THE PROBLEM. Would you print the whole listing again, word for word?

RECORDS SUPPLIED.
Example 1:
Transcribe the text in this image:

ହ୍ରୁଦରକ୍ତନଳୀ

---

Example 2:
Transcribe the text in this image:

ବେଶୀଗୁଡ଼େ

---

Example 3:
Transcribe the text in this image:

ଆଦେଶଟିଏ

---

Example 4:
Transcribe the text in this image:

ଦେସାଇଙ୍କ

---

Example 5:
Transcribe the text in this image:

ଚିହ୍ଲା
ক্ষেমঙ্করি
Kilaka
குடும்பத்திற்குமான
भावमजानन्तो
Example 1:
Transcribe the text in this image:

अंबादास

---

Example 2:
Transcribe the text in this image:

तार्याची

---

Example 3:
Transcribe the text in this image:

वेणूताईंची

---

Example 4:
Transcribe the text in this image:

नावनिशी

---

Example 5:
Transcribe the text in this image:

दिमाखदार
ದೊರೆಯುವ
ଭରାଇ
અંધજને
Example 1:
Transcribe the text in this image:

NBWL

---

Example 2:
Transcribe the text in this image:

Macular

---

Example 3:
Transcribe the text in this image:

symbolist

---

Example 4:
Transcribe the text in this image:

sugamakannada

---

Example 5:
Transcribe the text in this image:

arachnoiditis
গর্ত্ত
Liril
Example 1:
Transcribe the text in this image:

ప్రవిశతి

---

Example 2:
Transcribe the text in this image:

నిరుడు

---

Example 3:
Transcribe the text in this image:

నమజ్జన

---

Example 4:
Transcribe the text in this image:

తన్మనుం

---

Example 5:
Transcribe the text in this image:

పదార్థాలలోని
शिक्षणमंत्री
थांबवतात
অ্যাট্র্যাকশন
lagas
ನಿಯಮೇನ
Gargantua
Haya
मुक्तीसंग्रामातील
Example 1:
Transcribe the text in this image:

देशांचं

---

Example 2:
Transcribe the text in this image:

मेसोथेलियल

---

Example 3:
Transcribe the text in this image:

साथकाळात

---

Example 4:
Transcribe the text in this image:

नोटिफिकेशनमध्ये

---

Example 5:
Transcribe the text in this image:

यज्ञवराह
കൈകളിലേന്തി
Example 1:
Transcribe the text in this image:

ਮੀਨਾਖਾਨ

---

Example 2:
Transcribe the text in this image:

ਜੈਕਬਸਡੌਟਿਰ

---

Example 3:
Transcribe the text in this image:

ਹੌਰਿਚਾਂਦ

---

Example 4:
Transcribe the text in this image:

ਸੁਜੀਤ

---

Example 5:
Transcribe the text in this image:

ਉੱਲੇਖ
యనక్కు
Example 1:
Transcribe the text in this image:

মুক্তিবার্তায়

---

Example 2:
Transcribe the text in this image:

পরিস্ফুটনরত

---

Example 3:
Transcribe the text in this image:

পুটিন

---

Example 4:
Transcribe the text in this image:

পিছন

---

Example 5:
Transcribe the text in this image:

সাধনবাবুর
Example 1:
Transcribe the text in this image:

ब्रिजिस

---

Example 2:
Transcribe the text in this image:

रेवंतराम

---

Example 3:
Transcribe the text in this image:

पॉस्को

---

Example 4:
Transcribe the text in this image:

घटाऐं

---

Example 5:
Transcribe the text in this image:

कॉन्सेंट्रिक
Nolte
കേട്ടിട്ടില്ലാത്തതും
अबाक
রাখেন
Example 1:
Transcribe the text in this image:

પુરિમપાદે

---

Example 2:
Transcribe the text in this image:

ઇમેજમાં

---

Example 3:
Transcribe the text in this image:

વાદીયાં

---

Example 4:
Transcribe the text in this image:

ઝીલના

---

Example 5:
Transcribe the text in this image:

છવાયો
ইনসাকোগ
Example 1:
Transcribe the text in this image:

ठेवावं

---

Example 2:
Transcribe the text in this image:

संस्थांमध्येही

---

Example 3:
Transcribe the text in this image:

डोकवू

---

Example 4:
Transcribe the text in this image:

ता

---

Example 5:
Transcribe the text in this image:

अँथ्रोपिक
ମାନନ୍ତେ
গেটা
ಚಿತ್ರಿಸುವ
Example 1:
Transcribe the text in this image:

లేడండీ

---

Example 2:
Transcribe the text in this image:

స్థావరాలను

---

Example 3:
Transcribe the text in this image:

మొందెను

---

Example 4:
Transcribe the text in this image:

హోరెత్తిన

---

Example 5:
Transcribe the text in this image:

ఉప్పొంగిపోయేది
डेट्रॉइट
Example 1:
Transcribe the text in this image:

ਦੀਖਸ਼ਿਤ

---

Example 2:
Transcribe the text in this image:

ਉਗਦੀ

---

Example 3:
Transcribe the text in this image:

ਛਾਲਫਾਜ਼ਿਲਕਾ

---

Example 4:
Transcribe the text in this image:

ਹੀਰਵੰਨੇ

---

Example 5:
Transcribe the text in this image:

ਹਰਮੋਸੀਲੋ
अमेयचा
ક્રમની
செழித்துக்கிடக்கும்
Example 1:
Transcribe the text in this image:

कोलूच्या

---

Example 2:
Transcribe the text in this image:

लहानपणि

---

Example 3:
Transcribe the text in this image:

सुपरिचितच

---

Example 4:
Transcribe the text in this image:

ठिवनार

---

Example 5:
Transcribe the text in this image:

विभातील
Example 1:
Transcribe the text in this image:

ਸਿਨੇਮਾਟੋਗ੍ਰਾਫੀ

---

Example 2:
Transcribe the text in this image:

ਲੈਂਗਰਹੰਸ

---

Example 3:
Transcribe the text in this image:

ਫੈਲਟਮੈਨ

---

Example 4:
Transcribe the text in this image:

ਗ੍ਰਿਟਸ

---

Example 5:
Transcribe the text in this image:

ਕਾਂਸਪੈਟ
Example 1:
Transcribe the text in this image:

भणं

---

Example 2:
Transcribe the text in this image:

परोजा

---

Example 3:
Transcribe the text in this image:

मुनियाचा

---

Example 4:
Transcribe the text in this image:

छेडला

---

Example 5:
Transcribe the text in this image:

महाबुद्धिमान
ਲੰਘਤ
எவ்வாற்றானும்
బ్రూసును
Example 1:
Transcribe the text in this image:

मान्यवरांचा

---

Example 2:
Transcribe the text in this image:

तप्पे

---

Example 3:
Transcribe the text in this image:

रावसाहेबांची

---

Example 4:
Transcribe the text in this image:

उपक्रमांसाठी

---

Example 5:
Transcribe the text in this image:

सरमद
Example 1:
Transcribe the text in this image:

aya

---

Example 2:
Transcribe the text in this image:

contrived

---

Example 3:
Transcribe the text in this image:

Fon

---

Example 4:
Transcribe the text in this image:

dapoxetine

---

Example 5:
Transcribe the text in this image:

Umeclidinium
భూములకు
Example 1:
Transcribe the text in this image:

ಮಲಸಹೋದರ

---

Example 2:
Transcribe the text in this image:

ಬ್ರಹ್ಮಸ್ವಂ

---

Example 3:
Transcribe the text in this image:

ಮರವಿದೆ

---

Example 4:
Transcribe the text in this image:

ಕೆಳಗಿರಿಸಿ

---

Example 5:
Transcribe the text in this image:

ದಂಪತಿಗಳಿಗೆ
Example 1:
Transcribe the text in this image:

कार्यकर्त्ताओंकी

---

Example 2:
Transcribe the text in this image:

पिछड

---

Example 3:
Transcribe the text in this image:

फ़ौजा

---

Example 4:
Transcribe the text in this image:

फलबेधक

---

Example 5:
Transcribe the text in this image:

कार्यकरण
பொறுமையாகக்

EXERCISE RESULT.
Example 1:
Transcribe the text in this image:

ହ୍ରୁଦରକ୍ତନଳୀ

---

Example 2:
Transcribe the text in this image:

ବେଶୀଗୁଡ଼େ

---

Example 3:
Transcribe the text in this image:

ଆଦେଶଟିଏ

---

Example 4:
Transcribe the text in this image:

ଦେସାଇଙ୍କ

---

Example 5:
Transcribe the text in this image:

ଚିହ୍ଲା
ক্ষেমঙ্করি
Kilaka
குடும்பத்திற்குமான
भावमजानन्तो
Example 1:
Transcribe the text in this image:

अंबादास

---

Example 2:
Transcribe the text in this image:

तार्याची

---

Example 3:
Transcribe the text in this image:

वेणूताईंची

---

Example 4:
Transcribe the text in this image:

नावनिशी

---

Example 5:
Transcribe the text in this image:

दिमाखदार
ದೊರೆಯುವ
ଭରାଇ
અંધજને
Example 1:
Transcribe the text in this image:

NBWL

---

Example 2:
Transcribe the text in this image:

Macular

---

Example 3:
Transcribe the text in this image:

symbolist

---

Example 4:
Transcribe the text in this image:

sugamakannada

---

Example 5:
Transcribe the text in this image:

arachnoiditis
গর্ত্ত
Liril
Example 1:
Transcribe the text in this image:

ప్రవిశతి

---

Example 2:
Transcribe the text in this image:

నిరుడు

---

Example 3:
Transcribe the text in this image:

నమజ్జన

---

Example 4:
Transcribe the text in this image:

తన్మనుం

---

Example 5:
Transcribe the text in this image:

పదార్థాలలోని
शिक्षणमंत्री
थांबवतात
অ্যাট্র্যাকশন
lagas
ನಿಯಮೇನ
Gargantua
Haya
मुक्तीसंग्रामातील
Example 1:
Transcribe the text in this image:

देशांचं

---

Example 2:
Transcribe the text in this image:

मेसोथेलियल

---

Example 3:
Transcribe the text in this image:

साथकाळात

---

Example 4:
Transcribe the text in this image:

नोटिफिकेशनमध्ये

---

Example 5:
Transcribe the text in this image:

यज्ञवराह
കൈകളിലേന്തി
Example 1:
Transcribe the text in this image:

ਮੀਨਾਖਾਨ

---

Example 2:
Transcribe the text in this image:

ਜੈਕਬਸਡੌਟਿਰ

---

Example 3:
Transcribe the text in this image:

ਹੌਰਿਚਾਂਦ

---

Example 4:
Transcribe the text in this image:

ਸੁਜੀਤ

---

Example 5:
Transcribe the text in this image:

ਉੱਲੇਖ
యనక్కు
Example 1:
Transcribe the text in this image:

মুক্তিবার্তায়

---

Example 2:
Transcribe the text in this image:

পরিস্ফুটনরত

---

Example 3:
Transcribe the text in this image:

পুটিন

---

Example 4:
Transcribe the text in this image:

পিছন

---

Example 5:
Transcribe the text in this image:

সাধনবাবুর
Example 1:
Transcribe the text in this image:

ब्रिजिस

---

Example 2:
Transcribe the text in this image:

रेवंतराम

---

Example 3:
Transcribe the text in this image:

पॉस्को

---

Example 4:
Transcribe the text in this image:

घटाऐं

---

Example 5:
Transcribe the text in this image:

कॉन्सेंट्रिक
Nolte
കേട്ടിട്ടില്ലാത്തതും
अबाक
রাখেন
Example 1:
Transcribe the text in this image:

પુરિમપાદે

---

Example 2:
Transcribe the text in this image:

ઇમેજમાં

---

Example 3:
Transcribe the text in this image:

વાદીયાં

---

Example 4:
Transcribe the text in this image:

ઝીલના

---

Example 5:
Transcribe the text in this image:

છવાયો
ইনসাকোগ
Example 1:
Transcribe the text in this image:

ठेवावं

---

Example 2:
Transcribe the text in this image:

संस्थांमध्येही

---

Example 3:
Transcribe the text in this image:

डोकवू

---

Example 4:
Transcribe the text in this image:

ता

---

Example 5:
Transcribe the text in this image:

अँथ्रोपिक
ମାନନ୍ତେ
গেটা
ಚಿತ್ರಿಸುವ
Example 1:
Transcribe the text in this image:

లేడండీ

---

Example 2:
Transcribe the text in this image:

స్థావరాలను

---

Example 3:
Transcribe the text in this image:

మొందెను

---

Example 4:
Transcribe the text in this image:

హోరెత్తిన

---

Example 5:
Transcribe the text in this image:

ఉప్పొంగిపోయేది
डेट्रॉइट
Example 1:
Transcribe the text in this image:

ਦੀਖਸ਼ਿਤ

---

Example 2:
Transcribe the text in this image:

ਉਗਦੀ

---

Example 3:
Transcribe the text in this image:

ਛਾਲਫਾਜ਼ਿਲਕਾ

---

Example 4:
Transcribe the text in this image:

ਹੀਰਵੰਨੇ

---

Example 5:
Transcribe the text in this image:

ਹਰਮੋਸੀਲੋ
अमेयचा
ક્રમની
செழித்துக்கிடக்கும்
Example 1:
Transcribe the text in this image:

कोलूच्या

---

Example 2:
Transcribe the text in this image:

लहानपणि

---

Example 3:
Transcribe the text in this image:

सुपरिचितच

---

Example 4:
Transcribe the text in this image:

ठिवनार

---

Example 5:
Transcribe the text in this image:

विभातील
Example 1:
Transcribe the text in this image:

ਸਿਨੇਮਾਟੋਗ੍ਰਾਫੀ

---

Example 2:
Transcribe the text in this image:

ਲੈਂਗਰਹੰਸ

---

Example 3:
Transcribe the text in this image:

ਫੈਲਟਮੈਨ

---

Example 4:
Transcribe the text in this image:

ਗ੍ਰਿਟਸ

---

Example 5:
Transcribe the text in this image:

ਕਾਂਸਪੈਟ
Example 1:
Transcribe the text in this image:

भणं

---

Example 2:
Transcribe the text in this image:

परोजा

---

Example 3:
Transcribe the text in this image:

मुनियाचा

---

Example 4:
Transcribe the text in this image:

छेडला

---

Example 5:
Transcribe the text in this image:

महाबुद्धिमान
ਲੰਘਤ
எவ்வாற்றானும்
బ్రూసును
Example 1:
Transcribe the text in this image:

मान्यवरांचा

---

Example 2:
Transcribe the text in this image:

तप्पे

---

Example 3:
Transcribe the text in this image:

रावसाहेबांची

---

Example 4:
Transcribe the text in this image:

उपक्रमांसाठी

---

Example 5:
Transcribe the text in this image:

सरमद
Example 1:
Transcribe the text in this image:

aya

---

Example 2:
Transcribe the text in this image:

contrived

---

Example 3:
Transcribe the text in this image:

Fon

---

Example 4:
Transcribe the text in this image:

dapoxetine

---

Example 5:
Transcribe the text in this image:

Umeclidinium
భూములకు
Example 1:
Transcribe the text in this image:

ಮಲಸಹೋದರ

---

Example 2:
Transcribe the text in this image:

ಬ್ರಹ್ಮಸ್ವಂ

---

Example 3:
Transcribe the text in this image:

ಮರವಿದೆ

---

Example 4:
Transcribe the text in this image:

ಕೆಳಗಿರಿಸಿ

---

Example 5:
Transcribe the text in this image:

ದಂಪತಿಗಳಿಗೆ
Example 1:
Transcribe the text in this image:

कार्यकर्त्ताओंकी

---

Example 2:
Transcribe the text in this image:

पिछड

---

Example 3:
Transcribe the text in this image:

फ़ौजा

---

Example 4:
Transcribe the text in this image:

फलबेधक

---

Example 5:
Transcribe the text in this image:

कार्यकरण
பொறுமையாகக்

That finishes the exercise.